Newsom spokesman Nathan Ballard thinks Peskin goes too far. "His role is bullying people," he says. "He's known for being petty and vindictive. But when he started going after the mayor's department heads with verbally abusive behavior, he crossed a line, and the mayor is going to defend his department heads."
In the prickly landscape of San Francisco politics, nasty late-night phone calls are a minor offense, some veteran pols say. Political consultant Mark Mosher of Barnes Mosher Whitehurst Lauter & Partners says being two parts charm and one part nasty is the coin of the realm. Mosher points out that one of the city's most successful politicians, Congressman Phillip Burton, had a reputation as a holy terror. In fact, Burton's attitude is immortalized on his statue at Fort Mason: There's a note that reads "The only way to deal with exploiters is to terrorize the bastards" tucked into its jacket pocket.
"Phil Burton used to call people at home and tell them to fuck off, and we have the Golden Gate National Recreation Area to show for it," says Mosher, who has done battle with Peskin on behalf of clients including developers Shorenstein Properties LLC. "So I don't have a problem with Aaron Peskin yelling at people. I see it as part of life in the big city."

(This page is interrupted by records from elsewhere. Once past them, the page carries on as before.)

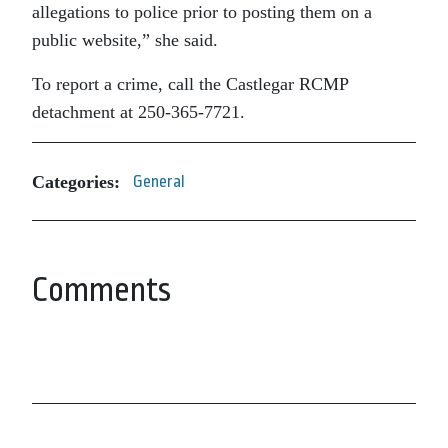
allegations to police prior to posting them on a
public website,” she said.
To report a crime, call the Castlegar RCMP
detachment at 250-365-7721.
Categories:
General
Comments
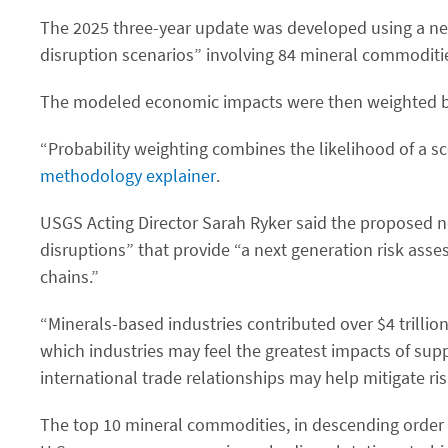
The 2025 three-year update was developed using a ne
disruption scenarios” involving 84 mineral commoditie
The modeled economic impacts were then weighted by t
“Probability weighting combines the likelihood of a sce
methodology explainer
.
USGS Acting Director Sarah Ryker said the proposed new
disruptions” that provide “a next generation risk asse
chains.”
“Minerals-based industries contributed over $4 trilli
which industries may feel the greatest impacts of su
international trade relationships may help mitigate ris
The top 10 mineral commodities, in descending order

Burton was a master of minutiae, a gifted politician who became an expert in parliamentary maneuvering and arm-twisting to achieve his political goals. Peskin is also a master of minutiae — in his case, becoming an expert in the city's arcane planning codes. With his seemingly endless enthusiasm for mind-numbing detail, Peskin has carved out a domain in the crucible of the city's power structure — its building and planning apparatus.
Over the eight years Peskin has been in office, the progressive majority on the Board of Supervisors has successfully broken the stranglehold held by the mayor's office on city government by wresting away some important commission appointments. Peskin, as board president, gets to make three appointments to the seven-member Planning Commission, which regulates development in the city.
BART director and Livable City executive director Tom Radulovich says Peskin appointed people to the commission with real planning backgrounds in architecture, urban design, and preservation.
"He understood the planning code, and he was not afraid to bring good planning opinions from different parts of the city," Radulovich says. "He is also an expert at bringing people together on planning issues, because he knows what's possible. I'm really sorry to see that kind of expertise and commitment go."
Peskin's sway over land use in the city has inspired some City Hall insiders to refer to him as the real mayor of San Francisco. The notion has taken the form of a whispered adage that Room 200 is the Office of Big Ideas, and Peskin's office is the Department of Getting Shit Done.
"If I want to build something or tear something down, I go to Aaron Peskin," says developer Lou Girardo, who built the two-story Boudin Bakery complex near Pier 45. "Not only does he have a tremendous knowledge of how to build something, he's the guy who can bring a disparate group of community members, city officials, environmentalists, and hardnosed businesspeople together. He's incredible."